Aron Streit, Inc. (sold under the name Streit's) is a kosher food company founded in Manhattan, New York City, best known for its matzo. It is the only family-owned and operated matzo company in the United States, and distributes matzo in select international markets. Streit's and its major competitor, New Jersey–based Manischewitz, together hold about 40 percent of the US matzo market.
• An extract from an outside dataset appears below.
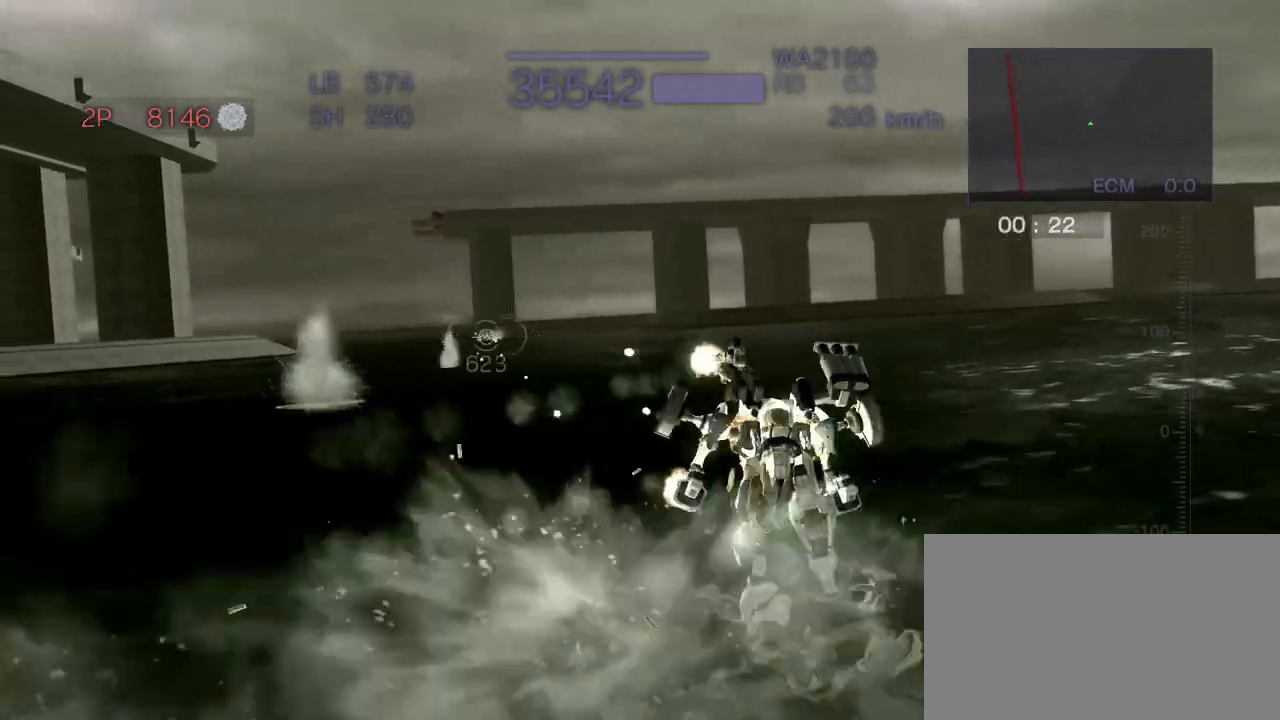
{"buttons": ["CROSS", "CIRCLE", "R2"], "left_stick": "center", "events": [[100, "CROSS", "down"], [433, "left_stick", "center"]]}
The factory follows strict kosher laws. Only shomer Shabbat (Sabbath-observing) Jews are allowed to touch the dough. However, once the dough is baked, people of any religion and non-shomer Shabbat Jews are allowed to touch the matzo. The entire process of making the matzo is under Rabbinic supervision. During Passover, Jews are not allowed to eat leavened bread, so the dough must be baked within 18 minutes before it has had time to rise. If the dough sits for longer than this, it is considered chametz – no longer kosher for Passover – and must be discarded.

==History==
The company was founded in 1916 by Aron Streit, a Jewish immigrant from Austria who had made matzo there in the late 1800s. Its first factory was on Pitt Street on the Lower East Side of Manhattan. There, Streit and his business associate Rabbi Weinberger made each piece of matzo by hand. In 1925, with the growing number of Jewish immigrants congregating on the Lower East Side, Streit, along with his two sons, Jack and Irving, moved his business to nearby 150 Rivington Street. Soon thereafter they bought the adjacent buildings, where the company operated for 90 years, before moving in 2015.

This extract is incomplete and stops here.